GLENDALE, Wis. -- During her son's graduation in May from Bowdoin College, Sandy Pasch listened as filmmaker Mira Nair urged students to get involved in society, citing the impact of citizen uprisings around the world.
"And then she gave as examples what's happening in Libya, in Egypt and Wisconsin," Pasch recounted.
"I thought, 'Wow. I don't know that everyone sees us in the same light as Egypt and Libya, but there's something happening here,' " she said. "There's something happening, and the common refrain I hear is that people want to take their state back."
Pasch, 57, who for three years has represented Milwaukee's northern suburbs in the state Assembly, is among six Democrats challenging Republican state senators in special recall elections today.
The elections are the latest fallout from controversial moves by the Republican-controlled Legislature and GOP Gov. Scott Walker to eliminate most collective-bargaining rights for public employees.
Last month, a Democratic incumbent survived a recall. Today, the incumbent Republicans need to win at least four of the six contests to prevent Democrats from retaking a majority in the Senate and reversing the outcome of last fall's elections, which gave the GOP control of state government.
If Democrats regain the Senate, it would set up a possible attempt next year to recall Walker, who by law cannot be challenged until he has spent a year in office.
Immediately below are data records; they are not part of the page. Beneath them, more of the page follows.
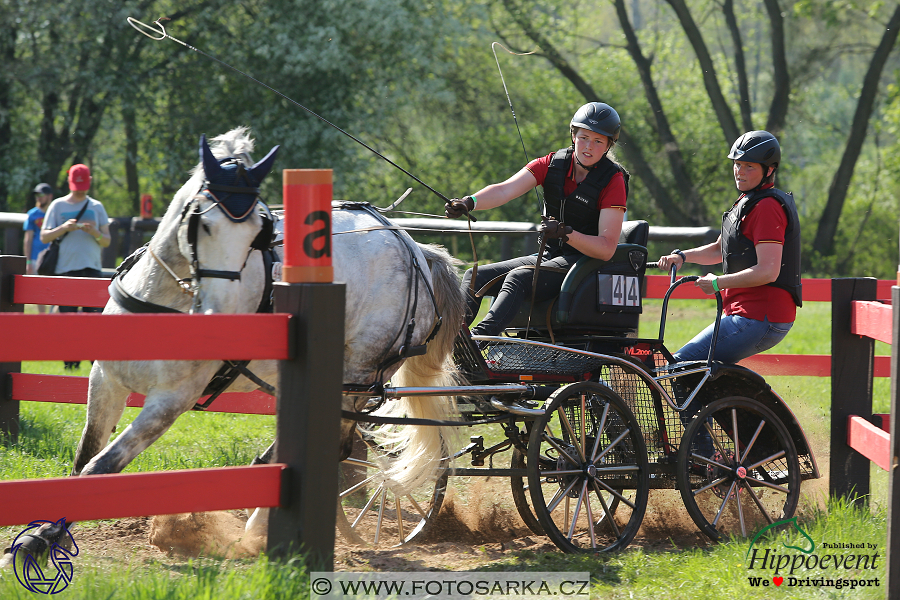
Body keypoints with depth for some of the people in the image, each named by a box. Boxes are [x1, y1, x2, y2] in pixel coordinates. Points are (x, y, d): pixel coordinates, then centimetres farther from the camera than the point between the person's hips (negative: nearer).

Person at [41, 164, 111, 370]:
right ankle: (70, 360, 4)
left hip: (92, 268, 0)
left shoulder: (96, 207, 13)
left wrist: (94, 232, -9)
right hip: (65, 269, 0)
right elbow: (44, 237, 7)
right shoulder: (58, 206, 10)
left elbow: (107, 241, 13)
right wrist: (64, 228, -9)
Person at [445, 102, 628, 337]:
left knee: (518, 278, -32)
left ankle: (479, 338, -49)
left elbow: (607, 249, -18)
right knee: (475, 277, -4)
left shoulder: (613, 180, -11)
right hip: (548, 256, 7)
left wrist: (566, 233, -33)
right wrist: (469, 203, -32)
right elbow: (505, 190, -13)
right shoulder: (553, 164, 2)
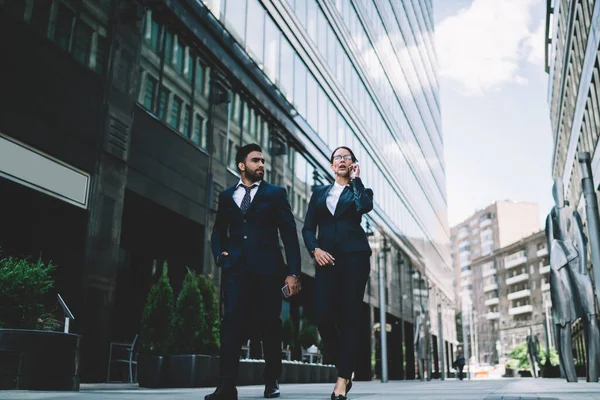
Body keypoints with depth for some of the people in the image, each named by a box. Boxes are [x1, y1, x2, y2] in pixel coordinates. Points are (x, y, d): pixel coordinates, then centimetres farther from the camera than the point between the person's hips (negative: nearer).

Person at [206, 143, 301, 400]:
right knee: (231, 322, -10)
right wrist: (219, 254, 1)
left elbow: (289, 234, 3)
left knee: (270, 325, 4)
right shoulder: (226, 196, 16)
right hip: (236, 268, 1)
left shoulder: (275, 193, 9)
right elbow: (219, 232, 23)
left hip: (267, 268, -1)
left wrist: (293, 272, -5)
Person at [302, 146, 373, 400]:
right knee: (324, 318, -7)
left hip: (354, 256, -2)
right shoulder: (319, 193, 21)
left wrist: (356, 179, 0)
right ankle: (345, 372, 14)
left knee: (348, 318, -5)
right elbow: (308, 227, 12)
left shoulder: (360, 190, 14)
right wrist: (315, 249, -6)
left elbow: (365, 207, -12)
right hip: (327, 259, 3)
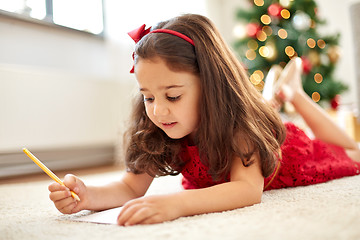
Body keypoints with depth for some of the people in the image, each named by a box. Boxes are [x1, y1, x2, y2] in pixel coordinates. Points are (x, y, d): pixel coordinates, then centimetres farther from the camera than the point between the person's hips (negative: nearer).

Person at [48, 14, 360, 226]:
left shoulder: (235, 122, -44)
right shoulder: (154, 131, -31)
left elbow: (249, 188, -56)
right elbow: (131, 186, -30)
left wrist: (176, 203, -72)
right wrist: (89, 195, -52)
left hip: (286, 158, -3)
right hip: (215, 178, 4)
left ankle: (292, 90, 29)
The campaigns have become test battles for 2012's presidential and congressional elections, and special interest, business, labor and political groups are contributing millions of dollars.
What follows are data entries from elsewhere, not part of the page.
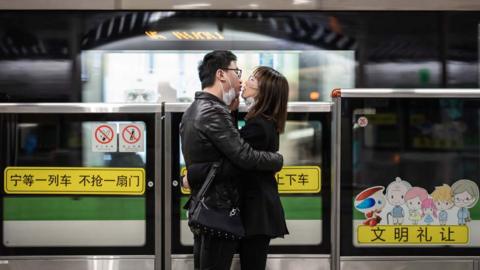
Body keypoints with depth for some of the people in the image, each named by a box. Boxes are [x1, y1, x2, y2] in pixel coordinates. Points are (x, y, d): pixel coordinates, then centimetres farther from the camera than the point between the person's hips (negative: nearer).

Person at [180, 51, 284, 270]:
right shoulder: (214, 112, -18)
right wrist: (278, 160, -4)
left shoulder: (194, 111, 14)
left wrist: (231, 111, 8)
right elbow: (246, 157, -22)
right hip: (219, 210, -10)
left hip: (202, 207, 10)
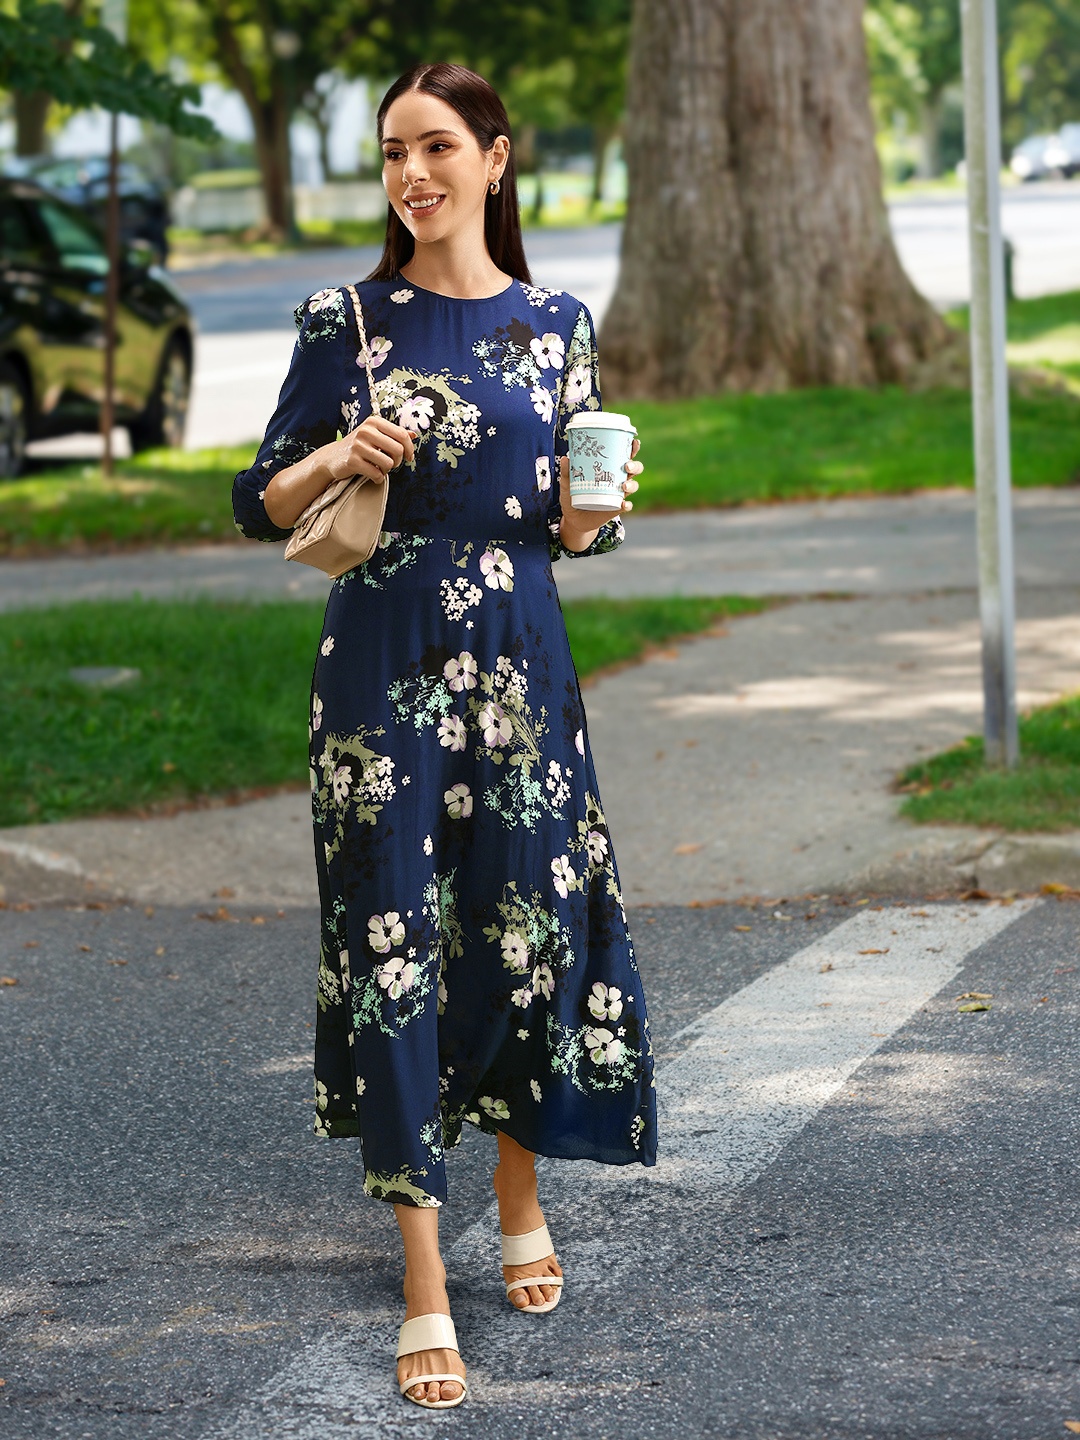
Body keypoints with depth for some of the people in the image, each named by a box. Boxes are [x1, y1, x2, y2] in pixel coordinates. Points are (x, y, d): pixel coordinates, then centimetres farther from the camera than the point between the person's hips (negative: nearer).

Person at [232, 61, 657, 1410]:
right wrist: (335, 459, -15)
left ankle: (521, 1202, 32)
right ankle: (425, 1290, 1)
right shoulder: (343, 323, 0)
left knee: (534, 931, 5)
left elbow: (572, 519, 14)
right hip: (383, 671, -2)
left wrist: (587, 517, -8)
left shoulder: (554, 324, 6)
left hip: (518, 665, 2)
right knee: (393, 950, -4)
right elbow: (259, 504, 4)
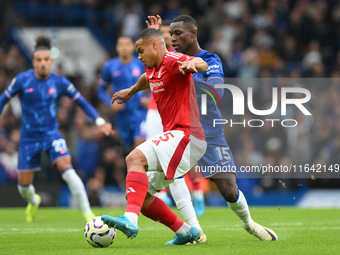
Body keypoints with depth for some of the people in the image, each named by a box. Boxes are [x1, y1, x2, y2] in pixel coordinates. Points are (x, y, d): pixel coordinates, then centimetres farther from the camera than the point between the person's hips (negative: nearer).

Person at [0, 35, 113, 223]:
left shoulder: (59, 82, -6)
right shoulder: (22, 80, -9)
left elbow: (81, 101, 2)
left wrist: (99, 121, -7)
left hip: (51, 133, -1)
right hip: (29, 136, 1)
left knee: (66, 167, -26)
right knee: (24, 183, 5)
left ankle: (87, 212, -24)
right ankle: (33, 201, 44)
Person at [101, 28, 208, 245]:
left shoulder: (172, 60, -11)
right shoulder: (153, 69, 18)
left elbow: (202, 64, -32)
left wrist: (192, 64, -54)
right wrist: (131, 91, 60)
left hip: (185, 135, -10)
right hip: (174, 136, 10)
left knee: (135, 158, -31)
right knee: (142, 196, 9)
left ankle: (130, 220, -45)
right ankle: (185, 232, 13)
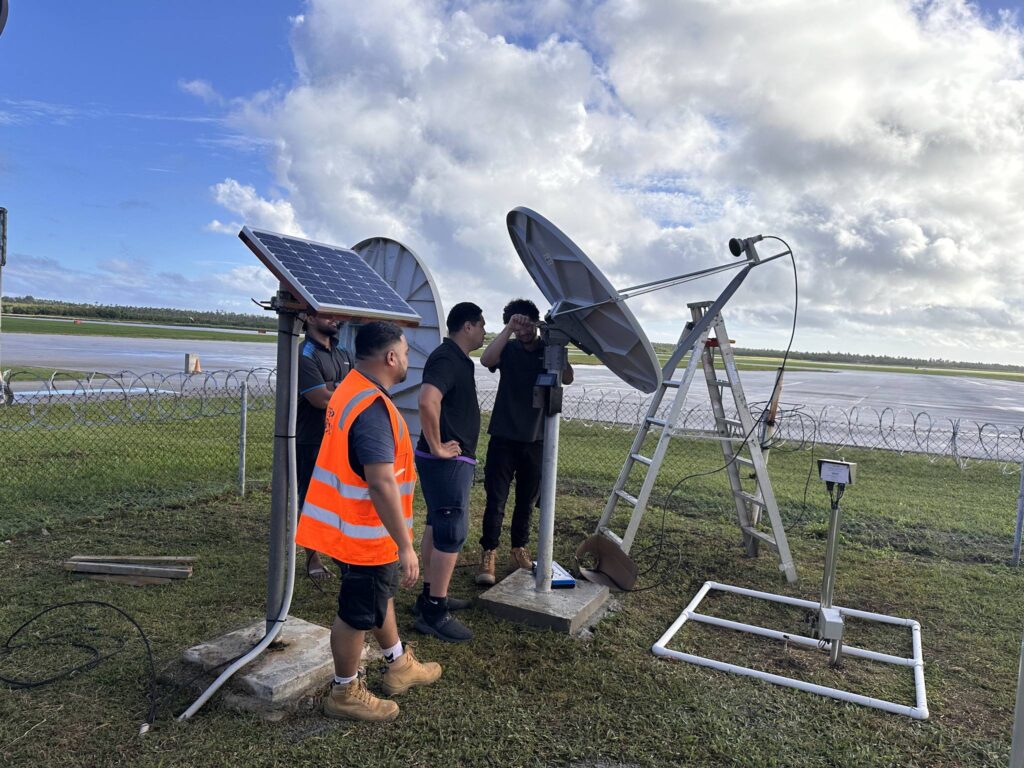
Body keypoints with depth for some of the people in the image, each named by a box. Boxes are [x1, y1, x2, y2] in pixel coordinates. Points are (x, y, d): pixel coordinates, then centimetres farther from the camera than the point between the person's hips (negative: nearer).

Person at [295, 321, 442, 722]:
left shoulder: (352, 389, 5)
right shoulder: (372, 410, -28)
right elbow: (382, 484, -31)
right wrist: (405, 545, -25)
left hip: (352, 523, 10)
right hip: (367, 533, -10)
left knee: (381, 595, 25)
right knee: (358, 613, 8)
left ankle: (399, 666, 43)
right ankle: (345, 694, 27)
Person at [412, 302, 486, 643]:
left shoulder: (458, 359, 14)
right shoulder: (446, 359, -18)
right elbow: (427, 400, -36)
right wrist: (437, 447, -26)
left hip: (451, 460, 10)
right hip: (448, 461, -10)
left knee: (437, 526, 17)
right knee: (452, 533, -6)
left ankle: (430, 595, 29)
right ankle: (434, 612, 3)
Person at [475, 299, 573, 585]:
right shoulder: (508, 349, 0)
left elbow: (567, 379, -13)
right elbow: (486, 360, -22)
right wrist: (509, 328, -27)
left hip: (536, 438, 2)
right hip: (504, 436, -2)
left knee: (527, 499, 12)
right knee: (496, 499, -3)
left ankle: (520, 549, 25)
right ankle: (488, 554, 5)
"The stakes are high," said state Sen. Alberta Darling, 67, of River Hills, the Republican Pasch is facing. "This is about the 2012 election. It is about Obama. And most of all, it is about the future of our country. Are we going to grow in the United States?....Are we going to have freedom of opportunity? Or are we going to have a socialistic state?"
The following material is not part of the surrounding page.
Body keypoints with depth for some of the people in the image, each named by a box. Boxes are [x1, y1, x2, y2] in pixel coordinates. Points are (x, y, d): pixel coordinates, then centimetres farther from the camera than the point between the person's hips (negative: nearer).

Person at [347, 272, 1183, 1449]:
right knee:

More than 50 groups are actively supporting candidates in the recall elections, including national organizations such as the Howard Dean-founded Democracy for America and the AFL-CIO for the Democrats, and Americans for Prosperity and the Club for Growth on the Republican side.
Mike McCabe, executive director of the Wisconsin Democracy Campaign, a nonpartisan campaign finance group, said interest groups and candidates have spent more than $30 million, including groups that don't have to disclose their donors.